Agotadas, o casi, todas las advertencias a que la ilógica de las decisiones de la UE en materia de limitaciones pesqueras, y recorrida casi la totalidad de las posibilidades a la vista –desde el colapso de la flota gallega hasta su probable desaparición–, la noticia que ayer publicaba FARO DE VIGO obliga a hablar ya de la extremaunción. Pero no acabará en este último suspiro, sino con la respuesta a una pregunta que ni puede ni debe quedar en el aire: ¿qué más tiene que aguantar Galicia de la Unión Europea, y de la pasividad del Gobierno del señor Sánchez, para activar de una vez los recursos –pocos, eso es cierto, pero es mejor algo que nada– para defender sus derechos?

Digan lo que digan los melifluos asesores que abundan en Moncloa y su entorno, hay momentos en los que el Derecho, incluido el Internacional, tiene que predominar sobre acontecimientos y/o las visiones particulares de los miopes políticos. Es una norma general, pero ya se sabe que en España ese tipo de obligaciones solo se aprueba o respalda cuando le conviene a los que mandan; es lo que ha llegado, ahora y con estos, a límites desconocidos. Y, en este punto, hay otra pregunta: ¿qué sucederá con la flota –unos mil barcos, calculaba este periódico– y sus derechos y, a la vez –algo que tiende a olvidarse–, con la industria transformadora? Son cientos de familias las que padecerán.

Una de las respuestas se refiere a la unidad en el rechazo –con el presidente Rueda y doña Ana Pontón y el señor González Formoso a la cabeza-– lo que equivale a decir el conjunto de la sociedad gallega para que se la defienda. Y no parece necesaria una relación pormenorizada de los maltratos a este Reino desde hace muchos años, como nadie de buena fe puede negar que en los últimos cuatro han sido más y más sonoros que antes. Pero ahora no importan tanto el pecado como poner en su sitio al pecador que, por cierto –y conviene reiterarlo– también es quien tercamente se empecina en no introducir retoques a una Ley, la de Costas, que otros –Baleares, Canarias y Andalucía– ya tienen.
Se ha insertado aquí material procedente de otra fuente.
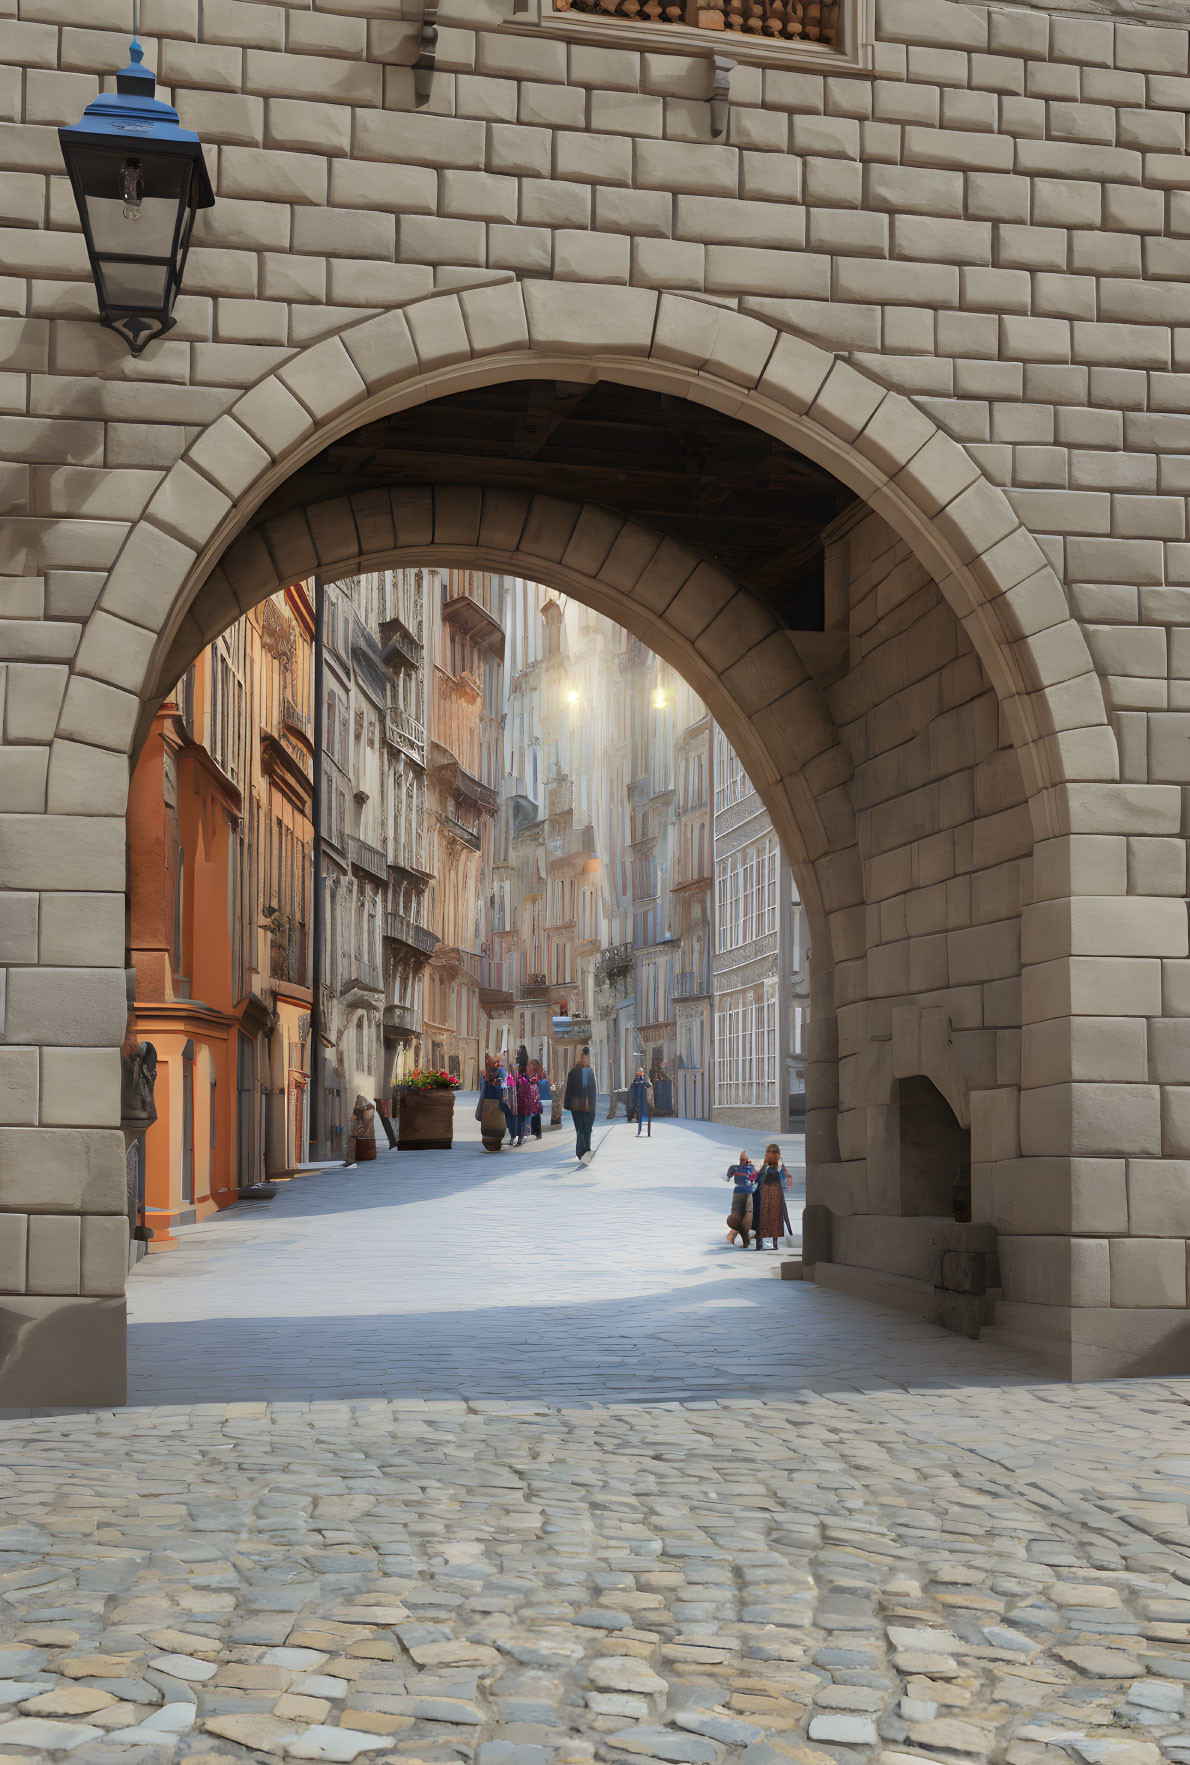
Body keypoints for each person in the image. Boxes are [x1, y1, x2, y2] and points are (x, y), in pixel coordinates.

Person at [754, 1141, 793, 1250]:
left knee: (775, 1218)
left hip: (775, 1193)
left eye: (774, 1152)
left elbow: (783, 1178)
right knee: (763, 1218)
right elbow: (758, 1179)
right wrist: (765, 1166)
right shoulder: (763, 1165)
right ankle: (759, 1243)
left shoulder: (780, 1166)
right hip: (764, 1193)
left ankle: (774, 1244)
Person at [563, 1046, 598, 1164]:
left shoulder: (588, 1072)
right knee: (581, 1129)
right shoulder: (574, 1072)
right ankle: (582, 1151)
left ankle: (585, 1151)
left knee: (585, 1129)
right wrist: (568, 1104)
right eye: (586, 1057)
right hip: (578, 1106)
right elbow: (570, 1090)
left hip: (586, 1107)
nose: (586, 1059)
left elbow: (592, 1091)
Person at [725, 1151, 757, 1247]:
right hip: (738, 1193)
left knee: (747, 1215)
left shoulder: (751, 1167)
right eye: (740, 1160)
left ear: (746, 1160)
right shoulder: (735, 1168)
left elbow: (754, 1177)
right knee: (736, 1216)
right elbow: (728, 1176)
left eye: (743, 1160)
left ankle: (746, 1240)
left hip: (747, 1193)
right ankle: (744, 1236)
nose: (741, 1161)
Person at [513, 1059, 538, 1147]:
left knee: (524, 1119)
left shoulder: (529, 1078)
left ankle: (523, 1136)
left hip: (525, 1102)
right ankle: (522, 1136)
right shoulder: (524, 1078)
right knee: (522, 1119)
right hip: (523, 1102)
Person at [628, 1066, 653, 1138]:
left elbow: (648, 1084)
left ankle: (638, 1119)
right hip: (637, 1096)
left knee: (640, 1108)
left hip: (642, 1097)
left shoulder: (645, 1077)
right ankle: (636, 1117)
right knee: (637, 1107)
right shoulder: (636, 1079)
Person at [529, 1060, 547, 1139]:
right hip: (533, 1100)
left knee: (535, 1115)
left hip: (535, 1100)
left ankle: (536, 1132)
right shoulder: (533, 1077)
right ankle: (536, 1132)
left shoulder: (537, 1079)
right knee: (535, 1115)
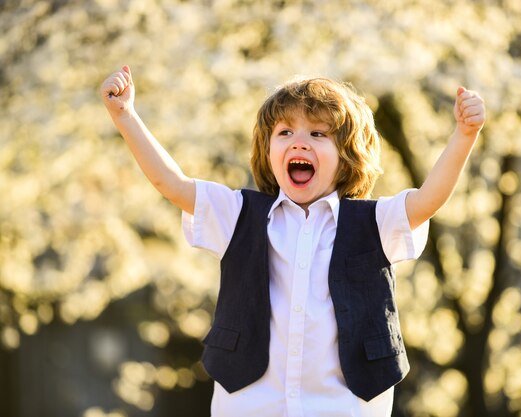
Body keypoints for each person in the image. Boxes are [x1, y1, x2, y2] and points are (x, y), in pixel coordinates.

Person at [100, 65, 485, 417]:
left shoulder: (374, 222)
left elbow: (428, 200)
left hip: (345, 406)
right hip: (250, 405)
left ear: (347, 157)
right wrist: (125, 115)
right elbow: (171, 184)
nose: (299, 143)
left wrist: (464, 135)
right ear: (269, 152)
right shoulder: (238, 214)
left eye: (318, 134)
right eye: (285, 133)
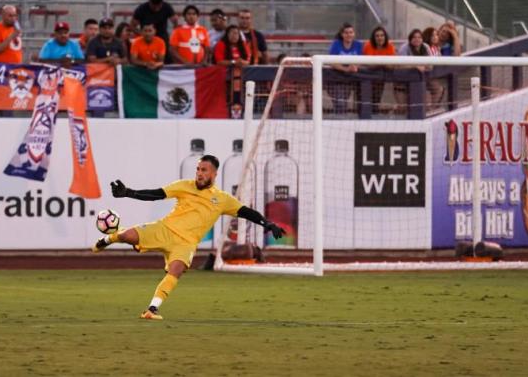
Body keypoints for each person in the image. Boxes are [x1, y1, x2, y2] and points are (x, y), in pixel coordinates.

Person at [91, 155, 286, 320]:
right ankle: (107, 240)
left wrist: (267, 223)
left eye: (204, 170)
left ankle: (152, 309)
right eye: (198, 169)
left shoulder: (223, 199)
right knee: (127, 236)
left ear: (214, 174)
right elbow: (156, 194)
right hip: (164, 229)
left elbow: (247, 212)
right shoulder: (184, 186)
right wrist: (128, 193)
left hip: (186, 243)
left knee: (176, 270)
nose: (200, 173)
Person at [214, 25, 250, 118]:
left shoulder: (243, 45)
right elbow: (219, 61)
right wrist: (234, 62)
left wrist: (243, 62)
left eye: (236, 33)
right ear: (227, 34)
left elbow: (248, 60)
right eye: (232, 33)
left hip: (242, 78)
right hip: (224, 79)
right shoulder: (221, 44)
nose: (234, 35)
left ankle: (241, 114)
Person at [328, 22, 363, 114]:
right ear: (342, 34)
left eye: (351, 32)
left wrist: (355, 66)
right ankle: (340, 119)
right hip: (336, 77)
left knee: (344, 101)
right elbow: (332, 61)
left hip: (351, 77)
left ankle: (342, 118)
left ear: (354, 34)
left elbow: (363, 60)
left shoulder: (359, 45)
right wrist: (346, 69)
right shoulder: (336, 44)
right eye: (346, 32)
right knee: (340, 102)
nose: (349, 35)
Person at [394, 29, 431, 112]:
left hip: (421, 83)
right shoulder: (404, 48)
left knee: (426, 107)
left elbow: (431, 65)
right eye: (414, 37)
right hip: (401, 83)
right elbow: (399, 65)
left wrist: (424, 66)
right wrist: (415, 66)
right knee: (403, 109)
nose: (417, 39)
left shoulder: (426, 47)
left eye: (419, 37)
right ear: (410, 39)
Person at [362, 26, 395, 114]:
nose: (380, 38)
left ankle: (375, 111)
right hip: (368, 74)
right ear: (374, 37)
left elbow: (392, 65)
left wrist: (379, 63)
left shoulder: (390, 46)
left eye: (382, 35)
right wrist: (383, 62)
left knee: (377, 94)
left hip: (382, 75)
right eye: (377, 36)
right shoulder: (368, 45)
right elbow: (368, 64)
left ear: (385, 36)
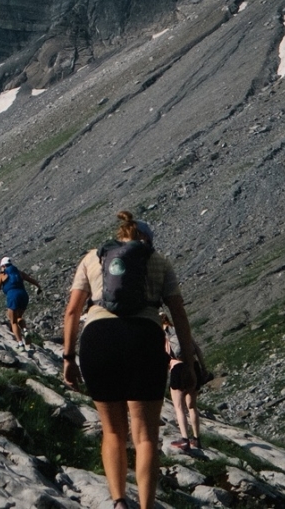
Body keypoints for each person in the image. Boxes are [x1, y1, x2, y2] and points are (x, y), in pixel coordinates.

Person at [63, 211, 202, 509]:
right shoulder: (159, 261)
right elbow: (179, 314)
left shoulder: (91, 258)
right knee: (145, 437)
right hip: (144, 340)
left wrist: (68, 357)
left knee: (112, 432)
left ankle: (118, 502)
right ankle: (146, 506)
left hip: (98, 340)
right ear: (145, 240)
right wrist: (188, 364)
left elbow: (73, 311)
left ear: (118, 235)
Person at [162, 315, 204, 454]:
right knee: (192, 406)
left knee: (179, 407)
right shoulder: (181, 331)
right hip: (194, 367)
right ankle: (197, 439)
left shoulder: (163, 335)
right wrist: (203, 368)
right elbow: (197, 349)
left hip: (178, 368)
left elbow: (166, 354)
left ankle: (185, 440)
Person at [0, 256, 42, 342]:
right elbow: (31, 280)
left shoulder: (1, 275)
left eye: (1, 267)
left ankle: (20, 343)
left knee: (13, 322)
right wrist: (38, 287)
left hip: (13, 296)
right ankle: (25, 330)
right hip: (24, 295)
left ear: (4, 266)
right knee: (19, 316)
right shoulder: (19, 273)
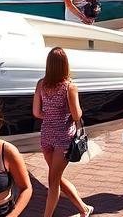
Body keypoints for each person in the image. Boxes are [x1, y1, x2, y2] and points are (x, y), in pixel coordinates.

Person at [32, 48, 92, 217]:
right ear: (65, 65)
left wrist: (50, 115)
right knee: (54, 180)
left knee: (54, 178)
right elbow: (76, 115)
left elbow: (36, 112)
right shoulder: (70, 87)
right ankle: (83, 209)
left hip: (46, 135)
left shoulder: (40, 84)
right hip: (63, 138)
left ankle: (81, 210)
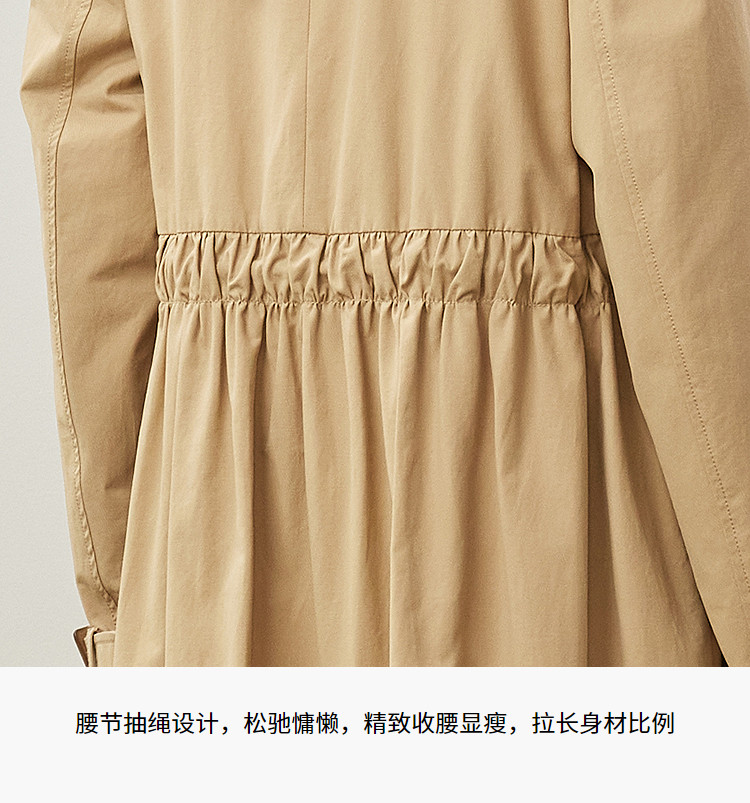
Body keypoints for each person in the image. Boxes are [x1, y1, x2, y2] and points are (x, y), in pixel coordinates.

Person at [20, 0, 750, 666]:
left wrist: (129, 605)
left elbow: (89, 187)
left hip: (220, 522)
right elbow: (682, 201)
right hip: (544, 499)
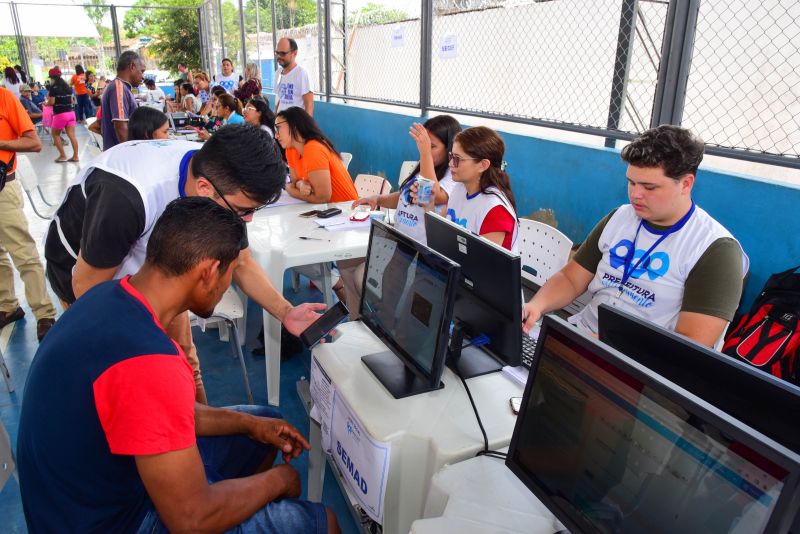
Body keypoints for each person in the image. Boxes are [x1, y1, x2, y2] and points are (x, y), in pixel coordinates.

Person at [20, 197, 340, 534]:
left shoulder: (111, 296)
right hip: (109, 521)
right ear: (210, 272)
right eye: (230, 275)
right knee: (323, 524)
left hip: (78, 495)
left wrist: (247, 424)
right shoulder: (148, 361)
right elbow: (191, 519)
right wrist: (279, 480)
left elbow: (165, 411)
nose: (226, 286)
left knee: (264, 426)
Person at [44, 125, 325, 404]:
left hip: (156, 266)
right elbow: (87, 289)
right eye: (244, 211)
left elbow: (242, 260)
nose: (247, 220)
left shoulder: (221, 180)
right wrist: (143, 339)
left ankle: (199, 433)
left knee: (184, 361)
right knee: (132, 374)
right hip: (84, 271)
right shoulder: (127, 196)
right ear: (204, 189)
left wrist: (286, 312)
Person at [522, 125, 749, 348]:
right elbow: (571, 279)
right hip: (582, 336)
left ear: (686, 184)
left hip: (639, 368)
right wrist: (536, 306)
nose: (635, 194)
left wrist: (612, 346)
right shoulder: (620, 217)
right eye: (631, 182)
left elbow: (690, 345)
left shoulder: (715, 249)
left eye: (649, 187)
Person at [340, 115, 462, 318]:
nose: (426, 150)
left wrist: (424, 153)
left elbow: (434, 194)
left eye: (432, 146)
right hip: (402, 240)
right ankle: (380, 324)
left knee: (412, 303)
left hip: (424, 250)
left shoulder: (451, 176)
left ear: (449, 149)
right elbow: (403, 197)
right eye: (424, 144)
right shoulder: (423, 169)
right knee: (388, 294)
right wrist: (377, 199)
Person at [0, 87, 57, 340]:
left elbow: (33, 143)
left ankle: (44, 313)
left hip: (3, 188)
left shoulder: (4, 98)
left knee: (22, 251)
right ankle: (7, 306)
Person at [444, 126, 519, 251]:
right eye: (451, 156)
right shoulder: (459, 188)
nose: (450, 163)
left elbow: (481, 264)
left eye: (457, 159)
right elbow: (441, 230)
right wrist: (427, 205)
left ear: (482, 165)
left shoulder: (495, 210)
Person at [275, 107, 357, 203]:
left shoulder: (314, 148)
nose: (276, 135)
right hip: (326, 210)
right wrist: (301, 184)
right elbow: (295, 182)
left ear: (294, 126)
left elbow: (322, 197)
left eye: (278, 128)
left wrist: (290, 190)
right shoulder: (291, 150)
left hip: (346, 211)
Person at [101, 50, 145, 150]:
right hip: (120, 157)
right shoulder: (118, 88)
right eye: (142, 71)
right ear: (132, 67)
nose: (143, 77)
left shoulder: (123, 88)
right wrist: (130, 153)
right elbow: (120, 126)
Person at [47, 67, 80, 163]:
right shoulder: (67, 86)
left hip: (60, 114)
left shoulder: (53, 88)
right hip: (71, 113)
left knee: (55, 134)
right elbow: (71, 100)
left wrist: (46, 103)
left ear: (52, 78)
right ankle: (76, 156)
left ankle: (62, 155)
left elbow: (52, 102)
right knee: (72, 135)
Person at [274, 38, 314, 116]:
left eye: (282, 53)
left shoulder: (302, 73)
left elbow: (309, 105)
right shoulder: (277, 73)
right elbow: (278, 100)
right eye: (277, 53)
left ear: (294, 53)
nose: (278, 56)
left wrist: (305, 127)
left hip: (296, 125)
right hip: (281, 124)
Esta es otra cuestión importante –en sectores industriales amplios y también sociales– para no pocos –y legítimos– intereses particulares. Ambos asuntos, por cierto, son la consecuencia de la flagrante incompetencia de quienes dirigen aquí una llamada “transición ecológica”. Que mejor hubieran hecho en bautizarla como “improvisación medioambiental” y cuyo plan, si lo hay, se conoce hasta ahora solo como catálogo de prohibiciones y/o limitaciones cuya adopción aparenta realizado sin respaldo científico suficiente, sin plazos y sin dotación económica clara. Por cierto, solo fundamentada en unos fondos europeos de los que se desconoce casi todo salvo la teórica cifra oficial.

Cierto que nada de esto debería suponer una sorpresa ante el desbarajuste que promueve un Gobierno que anuncia y aprueba a machamartillo impuestos nuevos y sine die sobre “ingresos” de las empresas eléctricas cuando Europa lo hace solo para los “beneficios extraordinarios”, en cuantía media y solo referidos a los últimos tres años. España, por medio de su gobierno, tendrá que rectificar una vez más: nadie podrá confirmar en serio las baladronadas de algunos que insisten en que don Pedro “ejerce liderazgo” en la Unión tras semejantes errores y la serie de ocurrencias de sus ministros/as. Y no es necesario concretar más: todo el mundo sabe ya de quiénes se trata.